Writing append only gzipped log files in Python

2019-04-28 17:27发布

问题:

I am building a service where I log plain text format logs from several sources (one file per source). I do not intend to rotate these logs as they must be around forever.

To make these forever around files smaller I hope I could gzip them in fly. As they are log data, the files compress very well.

What is a good approach in Python to write append-only gzipped text files, so that the writing can be later resumed when service goes on and off? I am not that worried about losing few lines, but if gzip container itself breaks down and the file becomes unreadable that's no no.

Also, if it's no go, I can simply write them in as plain text without gzipping if it's not worth of the hassle.

回答1:

Note: On unix systems you should seriously consider using an external program, written for this exact task:

  • logrotate (rotates, compresses, and mails system logs)

You can set the number of rotations so high, that the first file would be deleted in 100 years or so.


In Python 2, logging.FileHandler takes an keyword argument encoding that can be set to bz2 or zlib.

This is because logging uses the codecs module, which in turn treats bz2 (or zlib) as encoding:

>>> import codecs
>>> with codecs.open("on-the-fly-compressed.txt.bz2", "w", "bz2") as fh:
...     fh.write("Hello World\n")

$ bzcat on-the-fly-compressed.txt.bz2 
Hello World

Python 3 version (although the docs mention bz2 as alias, you'll actually have to use bz2_codec - at least w/ 3.2.3):

>>> import codecs
>>> with codecs.open("on-the-fly-compressed.txt.bz2", "w", "bz2_codec") as fh:
...     fh.write(b"Hello World\n")

$ bzcat on-the-fly-compressed.txt.bz2 
Hello World


标签: python gzip

————

» Exercise directions:
In the thread on gzipped log files, swap "service" for "application" and write out the passage that begins at the words "2019-04-28 17:27发布" and ends after "that's no no.".

Saved data entries:
————

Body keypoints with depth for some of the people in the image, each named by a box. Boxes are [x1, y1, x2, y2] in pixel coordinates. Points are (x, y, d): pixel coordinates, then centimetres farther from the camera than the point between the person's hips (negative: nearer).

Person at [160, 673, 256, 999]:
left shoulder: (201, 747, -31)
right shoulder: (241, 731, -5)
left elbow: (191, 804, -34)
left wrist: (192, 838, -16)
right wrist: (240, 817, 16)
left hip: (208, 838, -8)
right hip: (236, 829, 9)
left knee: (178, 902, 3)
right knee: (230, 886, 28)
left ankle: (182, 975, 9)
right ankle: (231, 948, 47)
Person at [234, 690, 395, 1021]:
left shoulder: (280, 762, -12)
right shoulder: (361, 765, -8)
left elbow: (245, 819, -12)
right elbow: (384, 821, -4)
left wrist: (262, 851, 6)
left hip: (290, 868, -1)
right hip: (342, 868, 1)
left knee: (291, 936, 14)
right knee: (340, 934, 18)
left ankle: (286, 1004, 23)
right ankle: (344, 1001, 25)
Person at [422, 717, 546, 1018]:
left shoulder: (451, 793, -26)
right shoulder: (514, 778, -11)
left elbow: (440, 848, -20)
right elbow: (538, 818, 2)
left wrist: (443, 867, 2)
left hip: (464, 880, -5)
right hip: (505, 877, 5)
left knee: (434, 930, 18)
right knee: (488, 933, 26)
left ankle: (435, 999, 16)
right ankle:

————

» Result of the task:
2019-04-28 17:27发布

问题:

I am building a application where I log plain text format logs from several sources (one file per source). I do not intend to rotate these logs as they must be around forever.

To make these forever around files smaller I hope I could gzip them in fly. As they are log data, the files compress very well.

What is a good approach in Python to write append-only gzipped text files, so that the writing can be later resumed when application goes on and off? I am not that worried about losing few lines, but if gzip container itself breaks down and the file becomes unreadable that's no no.